= MATERIALS PROVIDED =
§ §

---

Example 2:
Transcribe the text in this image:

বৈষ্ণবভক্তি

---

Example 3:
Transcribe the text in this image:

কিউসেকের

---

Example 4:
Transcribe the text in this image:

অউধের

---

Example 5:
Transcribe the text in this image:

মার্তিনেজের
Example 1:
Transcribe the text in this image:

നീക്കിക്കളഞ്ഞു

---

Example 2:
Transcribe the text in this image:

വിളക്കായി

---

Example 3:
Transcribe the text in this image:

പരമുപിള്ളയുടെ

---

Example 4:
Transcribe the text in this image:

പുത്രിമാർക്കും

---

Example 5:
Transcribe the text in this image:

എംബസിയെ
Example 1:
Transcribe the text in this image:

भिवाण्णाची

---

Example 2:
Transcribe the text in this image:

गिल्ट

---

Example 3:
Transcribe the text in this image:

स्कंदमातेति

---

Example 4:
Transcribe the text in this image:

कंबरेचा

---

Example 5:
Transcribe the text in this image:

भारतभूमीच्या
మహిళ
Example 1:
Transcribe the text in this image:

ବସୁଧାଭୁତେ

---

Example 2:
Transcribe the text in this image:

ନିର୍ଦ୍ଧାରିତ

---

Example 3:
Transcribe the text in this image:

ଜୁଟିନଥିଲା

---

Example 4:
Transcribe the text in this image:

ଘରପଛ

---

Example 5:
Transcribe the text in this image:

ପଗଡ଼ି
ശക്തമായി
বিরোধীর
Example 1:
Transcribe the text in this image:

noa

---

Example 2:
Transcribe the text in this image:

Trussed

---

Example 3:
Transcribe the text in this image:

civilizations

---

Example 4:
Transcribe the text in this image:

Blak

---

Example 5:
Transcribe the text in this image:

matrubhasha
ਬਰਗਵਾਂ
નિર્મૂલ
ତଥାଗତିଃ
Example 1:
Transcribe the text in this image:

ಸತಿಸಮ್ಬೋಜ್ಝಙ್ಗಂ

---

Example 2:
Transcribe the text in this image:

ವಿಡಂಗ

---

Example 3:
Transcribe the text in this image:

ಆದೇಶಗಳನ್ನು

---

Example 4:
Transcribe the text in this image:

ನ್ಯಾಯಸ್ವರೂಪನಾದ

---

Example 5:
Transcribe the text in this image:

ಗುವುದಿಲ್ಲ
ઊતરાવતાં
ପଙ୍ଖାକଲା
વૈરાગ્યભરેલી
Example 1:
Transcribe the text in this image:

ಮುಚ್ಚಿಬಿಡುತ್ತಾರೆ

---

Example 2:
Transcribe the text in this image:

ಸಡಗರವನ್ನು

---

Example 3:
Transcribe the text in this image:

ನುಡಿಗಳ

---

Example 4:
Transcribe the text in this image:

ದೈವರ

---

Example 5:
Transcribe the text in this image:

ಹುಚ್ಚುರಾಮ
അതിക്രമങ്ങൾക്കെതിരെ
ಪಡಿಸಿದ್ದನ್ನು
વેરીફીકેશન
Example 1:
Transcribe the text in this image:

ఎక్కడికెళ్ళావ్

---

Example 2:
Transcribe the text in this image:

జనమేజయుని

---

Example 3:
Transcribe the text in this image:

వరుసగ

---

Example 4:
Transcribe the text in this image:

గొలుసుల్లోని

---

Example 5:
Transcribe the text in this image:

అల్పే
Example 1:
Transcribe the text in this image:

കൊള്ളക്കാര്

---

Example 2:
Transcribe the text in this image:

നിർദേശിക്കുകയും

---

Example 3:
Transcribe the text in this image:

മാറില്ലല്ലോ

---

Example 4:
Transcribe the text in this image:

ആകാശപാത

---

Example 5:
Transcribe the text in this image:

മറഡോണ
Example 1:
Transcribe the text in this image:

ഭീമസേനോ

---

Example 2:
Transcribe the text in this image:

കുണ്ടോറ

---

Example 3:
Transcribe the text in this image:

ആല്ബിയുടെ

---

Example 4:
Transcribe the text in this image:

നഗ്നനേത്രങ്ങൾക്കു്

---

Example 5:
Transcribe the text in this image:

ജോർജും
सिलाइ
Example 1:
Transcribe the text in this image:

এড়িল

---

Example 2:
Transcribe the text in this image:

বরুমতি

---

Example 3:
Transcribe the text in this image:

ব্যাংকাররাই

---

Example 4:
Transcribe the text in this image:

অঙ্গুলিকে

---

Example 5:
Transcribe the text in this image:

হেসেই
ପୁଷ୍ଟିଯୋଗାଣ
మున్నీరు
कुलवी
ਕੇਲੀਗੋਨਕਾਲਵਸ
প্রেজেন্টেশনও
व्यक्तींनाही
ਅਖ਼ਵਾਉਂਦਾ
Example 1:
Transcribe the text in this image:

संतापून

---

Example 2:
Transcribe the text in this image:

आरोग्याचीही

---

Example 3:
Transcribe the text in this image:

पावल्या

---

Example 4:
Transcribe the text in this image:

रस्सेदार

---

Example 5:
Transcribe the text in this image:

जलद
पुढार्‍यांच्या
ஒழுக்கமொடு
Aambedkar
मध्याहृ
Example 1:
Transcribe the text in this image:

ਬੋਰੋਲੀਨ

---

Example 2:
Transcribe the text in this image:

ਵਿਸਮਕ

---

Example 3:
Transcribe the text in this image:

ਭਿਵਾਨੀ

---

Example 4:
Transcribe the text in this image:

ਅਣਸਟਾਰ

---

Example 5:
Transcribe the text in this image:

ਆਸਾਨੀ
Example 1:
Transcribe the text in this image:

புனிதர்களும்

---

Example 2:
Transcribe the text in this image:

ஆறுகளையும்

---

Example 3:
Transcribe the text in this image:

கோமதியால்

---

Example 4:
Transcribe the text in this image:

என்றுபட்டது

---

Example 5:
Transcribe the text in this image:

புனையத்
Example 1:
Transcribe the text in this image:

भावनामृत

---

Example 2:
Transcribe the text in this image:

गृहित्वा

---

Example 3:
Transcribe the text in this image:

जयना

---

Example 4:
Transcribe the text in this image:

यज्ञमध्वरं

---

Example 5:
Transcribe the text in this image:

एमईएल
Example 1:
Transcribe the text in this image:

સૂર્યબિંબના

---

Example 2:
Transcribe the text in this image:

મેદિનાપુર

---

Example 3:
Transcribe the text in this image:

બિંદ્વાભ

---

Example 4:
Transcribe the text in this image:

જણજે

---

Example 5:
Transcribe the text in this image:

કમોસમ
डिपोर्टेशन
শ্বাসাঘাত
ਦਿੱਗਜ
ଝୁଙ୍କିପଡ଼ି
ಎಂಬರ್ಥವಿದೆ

§ §

= EXERCISE PROMPT =
Return the entries above word for word.

= RESULT BELOW =
---

Example 2:
Transcribe the text in this image:

বৈষ্ণবভক্তি

---

Example 3:
Transcribe the text in this image:

কিউসেকের

---

Example 4:
Transcribe the text in this image:

অউধের

---

Example 5:
Transcribe the text in this image:

মার্তিনেজের
Example 1:
Transcribe the text in this image:

നീക്കിക്കളഞ്ഞു

---

Example 2:
Transcribe the text in this image:

വിളക്കായി

---

Example 3:
Transcribe the text in this image:

പരമുപിള്ളയുടെ

---

Example 4:
Transcribe the text in this image:

പുത്രിമാർക്കും

---

Example 5:
Transcribe the text in this image:

എംബസിയെ
Example 1:
Transcribe the text in this image:

भिवाण्णाची

---

Example 2:
Transcribe the text in this image:

गिल्ट

---

Example 3:
Transcribe the text in this image:

स्कंदमातेति

---

Example 4:
Transcribe the text in this image:

कंबरेचा

---

Example 5:
Transcribe the text in this image:

भारतभूमीच्या
మహిళ
Example 1:
Transcribe the text in this image:

ବସୁଧାଭୁତେ

---

Example 2:
Transcribe the text in this image:

ନିର୍ଦ୍ଧାରିତ

---

Example 3:
Transcribe the text in this image:

ଜୁଟିନଥିଲା

---

Example 4:
Transcribe the text in this image:

ଘରପଛ

---

Example 5:
Transcribe the text in this image:

ପଗଡ଼ି
ശക്തമായി
বিরোধীর
Example 1:
Transcribe the text in this image:

noa

---

Example 2:
Transcribe the text in this image:

Trussed

---

Example 3:
Transcribe the text in this image:

civilizations

---

Example 4:
Transcribe the text in this image:

Blak

---

Example 5:
Transcribe the text in this image:

matrubhasha
ਬਰਗਵਾਂ
નિર્મૂલ
ତଥାଗତିଃ
Example 1:
Transcribe the text in this image:

ಸತಿಸಮ್ಬೋಜ್ಝಙ್ಗಂ

---

Example 2:
Transcribe the text in this image:

ವಿಡಂಗ

---

Example 3:
Transcribe the text in this image:

ಆದೇಶಗಳನ್ನು

---

Example 4:
Transcribe the text in this image:

ನ್ಯಾಯಸ್ವರೂಪನಾದ

---

Example 5:
Transcribe the text in this image:

ಗುವುದಿಲ್ಲ
ઊતરાવતાં
ପଙ୍ଖାକଲା
વૈરાગ્યભરેલી
Example 1:
Transcribe the text in this image:

ಮುಚ್ಚಿಬಿಡುತ್ತಾರೆ

---

Example 2:
Transcribe the text in this image:

ಸಡಗರವನ್ನು

---

Example 3:
Transcribe the text in this image:

ನುಡಿಗಳ

---

Example 4:
Transcribe the text in this image:

ದೈವರ

---

Example 5:
Transcribe the text in this image:

ಹುಚ್ಚುರಾಮ
അതിക്രമങ്ങൾക്കെതിരെ
ಪಡಿಸಿದ್ದನ್ನು
વેરીફીકેશન
Example 1:
Transcribe the text in this image:

ఎక్కడికెళ్ళావ్

---

Example 2:
Transcribe the text in this image:

జనమేజయుని

---

Example 3:
Transcribe the text in this image:

వరుసగ

---

Example 4:
Transcribe the text in this image:

గొలుసుల్లోని

---

Example 5:
Transcribe the text in this image:

అల్పే
Example 1:
Transcribe the text in this image:

കൊള്ളക്കാര്

---

Example 2:
Transcribe the text in this image:

നിർദേശിക്കുകയും

---

Example 3:
Transcribe the text in this image:

മാറില്ലല്ലോ

---

Example 4:
Transcribe the text in this image:

ആകാശപാത

---

Example 5:
Transcribe the text in this image:

മറഡോണ
Example 1:
Transcribe the text in this image:

ഭീമസേനോ

---

Example 2:
Transcribe the text in this image:

കുണ്ടോറ

---

Example 3:
Transcribe the text in this image:

ആല്ബിയുടെ

---

Example 4:
Transcribe the text in this image:

നഗ്നനേത്രങ്ങൾക്കു്

---

Example 5:
Transcribe the text in this image:

ജോർജും
सिलाइ
Example 1:
Transcribe the text in this image:

এড়িল

---

Example 2:
Transcribe the text in this image:

বরুমতি

---

Example 3:
Transcribe the text in this image:

ব্যাংকাররাই

---

Example 4:
Transcribe the text in this image:

অঙ্গুলিকে

---

Example 5:
Transcribe the text in this image:

হেসেই
ପୁଷ୍ଟିଯୋଗାଣ
మున్నీరు
कुलवी
ਕੇਲੀਗੋਨਕਾਲਵਸ
প্রেজেন্টেশনও
व्यक्तींनाही
ਅਖ਼ਵਾਉਂਦਾ
Example 1:
Transcribe the text in this image:

संतापून

---

Example 2:
Transcribe the text in this image:

आरोग्याचीही

---

Example 3:
Transcribe the text in this image:

पावल्या

---

Example 4:
Transcribe the text in this image:

रस्सेदार

---

Example 5:
Transcribe the text in this image:

जलद
पुढार्‍यांच्या
ஒழுக்கமொடு
Aambedkar
मध्याहृ
Example 1:
Transcribe the text in this image:

ਬੋਰੋਲੀਨ

---

Example 2:
Transcribe the text in this image:

ਵਿਸਮਕ

---

Example 3:
Transcribe the text in this image:

ਭਿਵਾਨੀ

---

Example 4:
Transcribe the text in this image:

ਅਣਸਟਾਰ

---

Example 5:
Transcribe the text in this image:

ਆਸਾਨੀ
Example 1:
Transcribe the text in this image:

புனிதர்களும்

---

Example 2:
Transcribe the text in this image:

ஆறுகளையும்

---

Example 3:
Transcribe the text in this image:

கோமதியால்

---

Example 4:
Transcribe the text in this image:

என்றுபட்டது

---

Example 5:
Transcribe the text in this image:

புனையத்
Example 1:
Transcribe the text in this image:

भावनामृत

---

Example 2:
Transcribe the text in this image:

गृहित्वा

---

Example 3:
Transcribe the text in this image:

जयना

---

Example 4:
Transcribe the text in this image:

यज्ञमध्वरं

---

Example 5:
Transcribe the text in this image:

एमईएल
Example 1:
Transcribe the text in this image:

સૂર્યબિંબના

---

Example 2:
Transcribe the text in this image:

મેદિનાપુર

---

Example 3:
Transcribe the text in this image:

બિંદ્વાભ

---

Example 4:
Transcribe the text in this image:

જણજે

---

Example 5:
Transcribe the text in this image:

કમોસમ
डिपोर्टेशन
শ্বাসাঘাত
ਦਿੱਗਜ
ଝୁଙ୍କିପଡ଼ି
ಎಂಬರ್ಥವಿದೆ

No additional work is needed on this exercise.